_Keypoint coordinate data_:
..............................

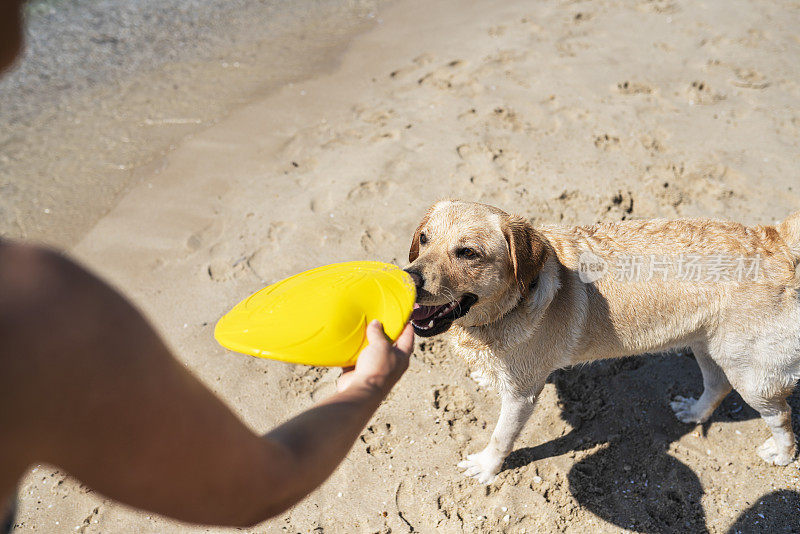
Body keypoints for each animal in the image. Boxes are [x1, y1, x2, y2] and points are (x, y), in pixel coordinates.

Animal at [406, 201, 800, 486]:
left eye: (468, 253)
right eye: (424, 239)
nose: (408, 278)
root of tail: (775, 239)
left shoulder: (522, 396)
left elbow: (502, 436)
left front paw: (487, 468)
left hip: (753, 376)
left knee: (781, 415)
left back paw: (782, 454)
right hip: (708, 346)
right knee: (717, 385)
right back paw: (694, 412)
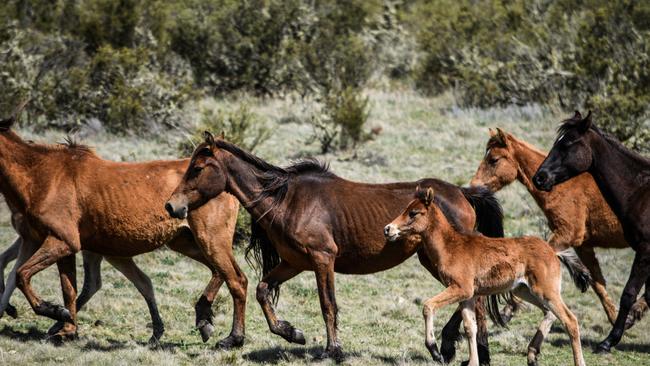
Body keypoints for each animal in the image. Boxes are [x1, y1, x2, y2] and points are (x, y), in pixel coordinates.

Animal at [0, 104, 246, 348]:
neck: (41, 176)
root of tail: (228, 182)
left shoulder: (61, 242)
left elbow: (22, 275)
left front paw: (56, 315)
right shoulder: (55, 243)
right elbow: (66, 289)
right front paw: (66, 327)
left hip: (210, 239)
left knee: (235, 278)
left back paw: (228, 335)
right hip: (185, 243)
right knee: (218, 272)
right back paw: (201, 321)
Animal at [165, 132, 504, 364]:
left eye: (197, 168)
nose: (171, 206)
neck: (287, 199)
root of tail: (462, 192)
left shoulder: (322, 260)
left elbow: (328, 305)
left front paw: (333, 350)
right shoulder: (293, 263)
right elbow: (262, 290)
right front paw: (287, 333)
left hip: (441, 260)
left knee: (475, 298)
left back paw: (453, 348)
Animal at [384, 187, 588, 366]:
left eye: (413, 213)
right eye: (405, 209)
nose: (388, 229)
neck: (451, 246)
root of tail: (553, 251)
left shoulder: (461, 288)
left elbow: (428, 306)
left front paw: (435, 351)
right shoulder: (468, 295)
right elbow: (470, 327)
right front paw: (472, 362)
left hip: (546, 291)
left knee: (570, 320)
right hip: (524, 290)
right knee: (550, 313)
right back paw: (531, 355)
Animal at [468, 128, 644, 326]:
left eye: (494, 159)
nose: (473, 186)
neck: (559, 185)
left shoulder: (566, 235)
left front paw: (509, 309)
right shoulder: (583, 246)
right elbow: (598, 283)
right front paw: (617, 319)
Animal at [532, 112, 648, 354]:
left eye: (567, 144)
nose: (539, 178)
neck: (640, 192)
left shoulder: (645, 250)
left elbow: (628, 294)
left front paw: (608, 341)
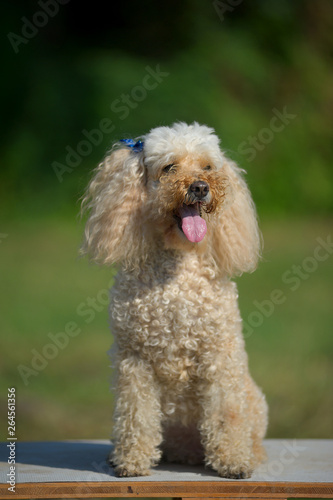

..............................

_WHAT IS NEEDED_:
Transcribe the entries from their first line to the line that holds "right back paw: (694, 412)", both included, and skip every picture.

_RESPONSE TO THE EXERCISE_:
Body keypoints for each animal in the image. Boxes are [x1, y1, x2, y2] and points are (x, y), in pixel coordinates.

Animal at [406, 201, 800, 486]:
left eye: (468, 253)
right eye: (424, 239)
nose: (408, 278)
root of tail: (775, 239)
left shoulder: (522, 396)
left elbow: (502, 436)
left front paw: (487, 468)
left hip: (753, 376)
left knee: (781, 415)
left back paw: (782, 454)
right hip: (708, 346)
right knee: (717, 385)
right back paw: (694, 412)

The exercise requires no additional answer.